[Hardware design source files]
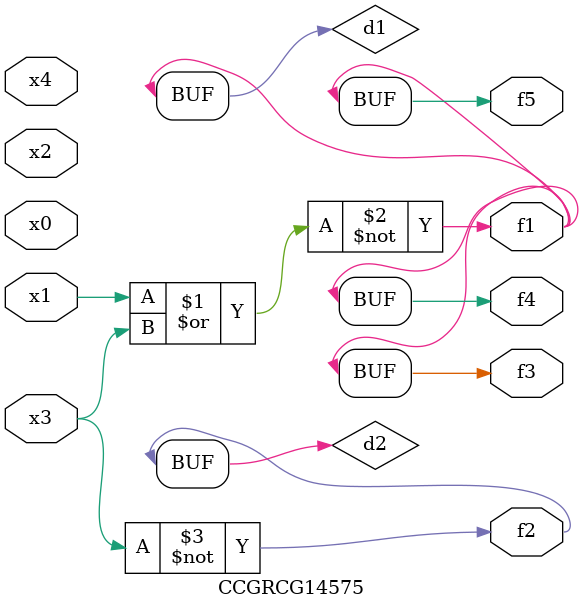
<source format=v>
module CCGRCG14575(
	input x0, x1, x2, x3, x4,
	output f1, f2, f3, f4, f5
);

	wire d1, d2;

	nor (d1, x1, x3);
	not (d2, x3);
	assign f1 = d1;
	assign f2 = d2;
	assign f3 = d1;
	assign f4 = d1;
	assign f5 = d1;
endmodule

</source>
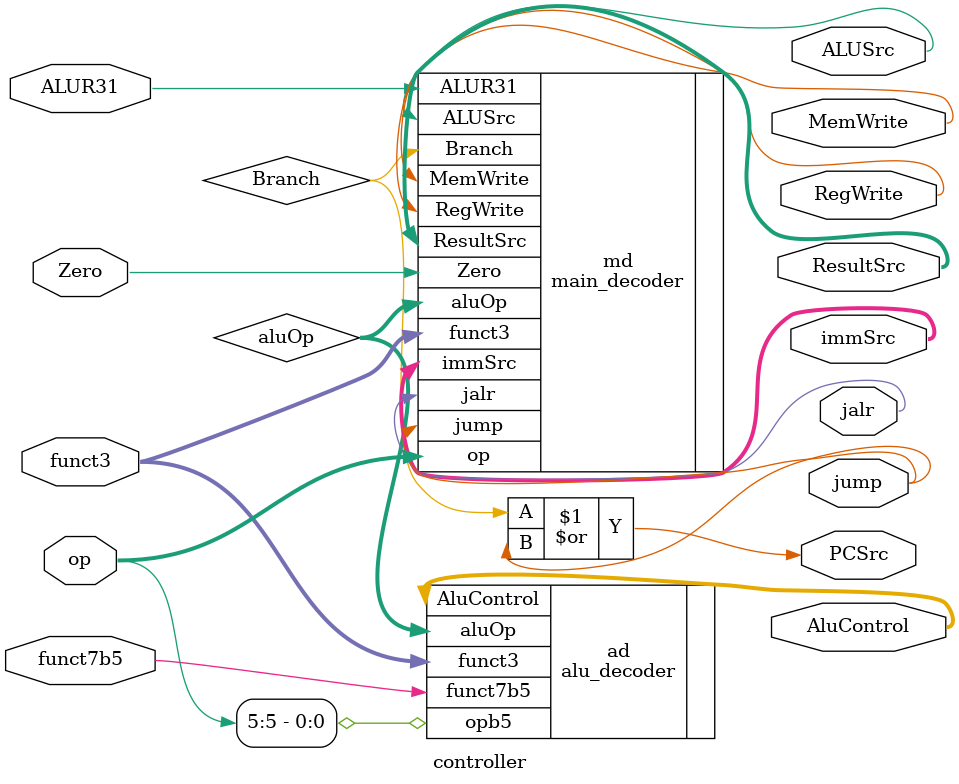
<source format=v>
module controller (
    input [6:0] op,
    input [2:0] funct3,
    input funct7b5,
    input Zero,ALUR31,
    output PCSrc,RegWrite,MemWrite,jump,ALUSrc,jalr,
    output [1:0] ResultSrc,
    output [1:0] immSrc,
    output [2:0] AluControl

);
wire [1:0] aluOp;
wire Branch;
    main_decoder md(.op(op),.funct3(funct3),.Zero(Zero),.ALUR31(ALUR31),
                    .RegWrite(RegWrite),.MemWrite(MemWrite),.ALUSrc(ALUSrc),.ResultSrc(ResultSrc),
                    .immSrc(immSrc),.Branch(Branch),.jump(jump),.jalr(jalr),.aluOp(aluOp));
    alu_decoder ad(.opb5(op[5]),.funct3(funct3),.funct7b5(funct7b5),.aluOp(aluOp),.AluControl(AluControl));
assign PCSrc = Branch | jump;
endmodule

</source>
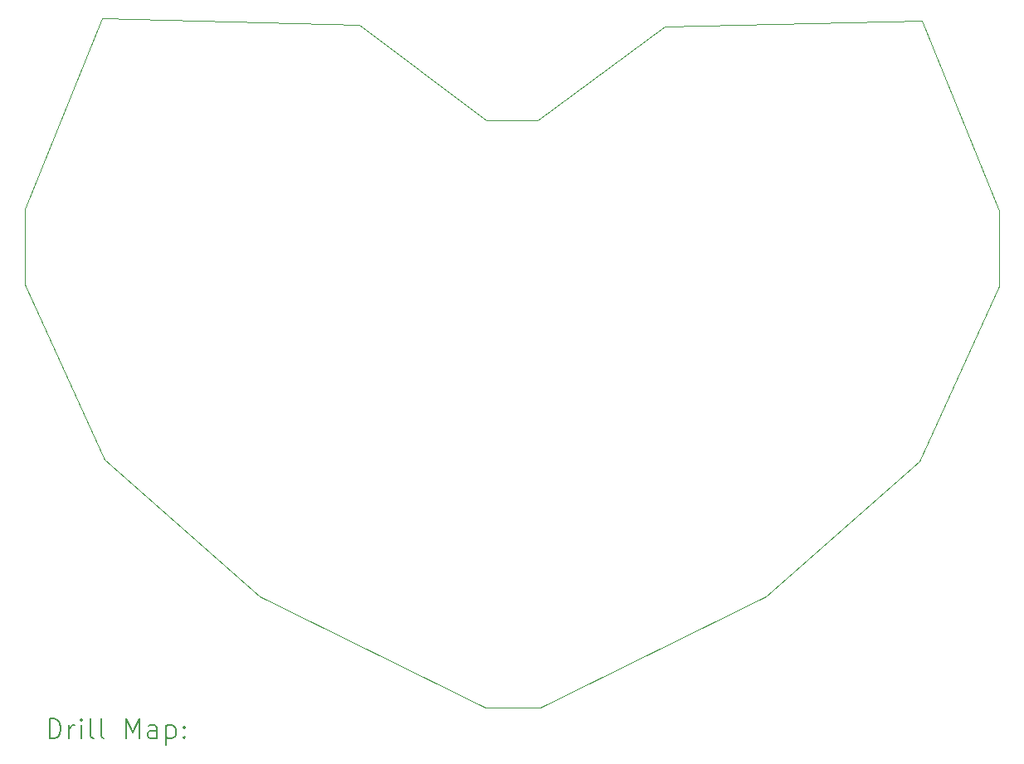
<source format=gbr>
%FSLAX45Y45*%
G04 Gerber Fmt 4.5, Leading zero omitted, Abs format (unit mm)*
G04 Created by KiCad (PCBNEW 6.0.4-6f826c9f35~116~ubuntu20.04.1) date 2022-04-29 19:57:33*
%MOMM*%
%LPD*%
G01*
G04 APERTURE LIST*
%TA.AperFunction,Profile*%
%ADD10C,0.100000*%
%TD*%
%ADD11C,0.200000*%
G04 APERTURE END LIST*
D10*
X10910000Y-14280000D02*
X12480000Y-12900000D01*
X12480000Y-12900000D02*
X13290000Y-11110000D01*
X9880000Y-8460000D02*
X8580000Y-9420000D01*
X13290000Y-10340000D02*
X12500000Y-8400000D01*
X13290000Y-11110000D02*
X13290000Y-10340000D01*
X8610000Y-15410000D02*
X10910000Y-14280000D01*
X12500000Y-8400000D02*
X9880000Y-8460000D01*
X8050000Y-15410000D02*
X8610000Y-15410000D01*
X5750000Y-14280000D02*
X8050000Y-15410000D01*
X4160000Y-12880000D02*
X5750000Y-14280000D01*
X3350000Y-11090000D02*
X4160000Y-12880000D01*
X3350000Y-10320000D02*
X3350000Y-11090000D01*
X4140000Y-8380000D02*
X3350000Y-10320000D01*
X6760000Y-8440000D02*
X4140000Y-8380000D01*
X8060000Y-9420000D02*
X6760000Y-8440000D01*
X8580000Y-9420000D02*
X8060000Y-9420000D01*
D11*
X3602619Y-15725476D02*
X3602619Y-15525476D01*
X3650238Y-15525476D01*
X3678809Y-15535000D01*
X3697857Y-15554048D01*
X3707381Y-15573095D01*
X3716905Y-15611190D01*
X3716905Y-15639762D01*
X3707381Y-15677857D01*
X3697857Y-15696905D01*
X3678809Y-15715952D01*
X3650238Y-15725476D01*
X3602619Y-15725476D01*
X3802619Y-15725476D02*
X3802619Y-15592143D01*
X3802619Y-15630238D02*
X3812143Y-15611190D01*
X3821667Y-15601667D01*
X3840714Y-15592143D01*
X3859762Y-15592143D01*
X3926428Y-15725476D02*
X3926428Y-15592143D01*
X3926428Y-15525476D02*
X3916905Y-15535000D01*
X3926428Y-15544524D01*
X3935952Y-15535000D01*
X3926428Y-15525476D01*
X3926428Y-15544524D01*
X4050238Y-15725476D02*
X4031190Y-15715952D01*
X4021667Y-15696905D01*
X4021667Y-15525476D01*
X4155000Y-15725476D02*
X4135952Y-15715952D01*
X4126428Y-15696905D01*
X4126428Y-15525476D01*
X4383571Y-15725476D02*
X4383571Y-15525476D01*
X4450238Y-15668333D01*
X4516905Y-15525476D01*
X4516905Y-15725476D01*
X4697857Y-15725476D02*
X4697857Y-15620714D01*
X4688333Y-15601667D01*
X4669286Y-15592143D01*
X4631190Y-15592143D01*
X4612143Y-15601667D01*
X4697857Y-15715952D02*
X4678810Y-15725476D01*
X4631190Y-15725476D01*
X4612143Y-15715952D01*
X4602619Y-15696905D01*
X4602619Y-15677857D01*
X4612143Y-15658809D01*
X4631190Y-15649286D01*
X4678810Y-15649286D01*
X4697857Y-15639762D01*
X4793095Y-15592143D02*
X4793095Y-15792143D01*
X4793095Y-15601667D02*
X4812143Y-15592143D01*
X4850238Y-15592143D01*
X4869286Y-15601667D01*
X4878810Y-15611190D01*
X4888333Y-15630238D01*
X4888333Y-15687381D01*
X4878810Y-15706428D01*
X4869286Y-15715952D01*
X4850238Y-15725476D01*
X4812143Y-15725476D01*
X4793095Y-15715952D01*
X4974048Y-15706428D02*
X4983571Y-15715952D01*
X4974048Y-15725476D01*
X4964524Y-15715952D01*
X4974048Y-15706428D01*
X4974048Y-15725476D01*
X4974048Y-15601667D02*
X4983571Y-15611190D01*
X4974048Y-15620714D01*
X4964524Y-15611190D01*
X4974048Y-15601667D01*
X4974048Y-15620714D01*
M02*

</source>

** WHAT TO PRODUCE **
Note every line of the entries in which "ResultSrc" appears, and copy it down.

** WRITTEN SOLUTION **
    output [1:0] ResultSrc,
                    .RegWrite(RegWrite),.MemWrite(MemWrite),.ALUSrc(ALUSrc),.ResultSrc(ResultSrc),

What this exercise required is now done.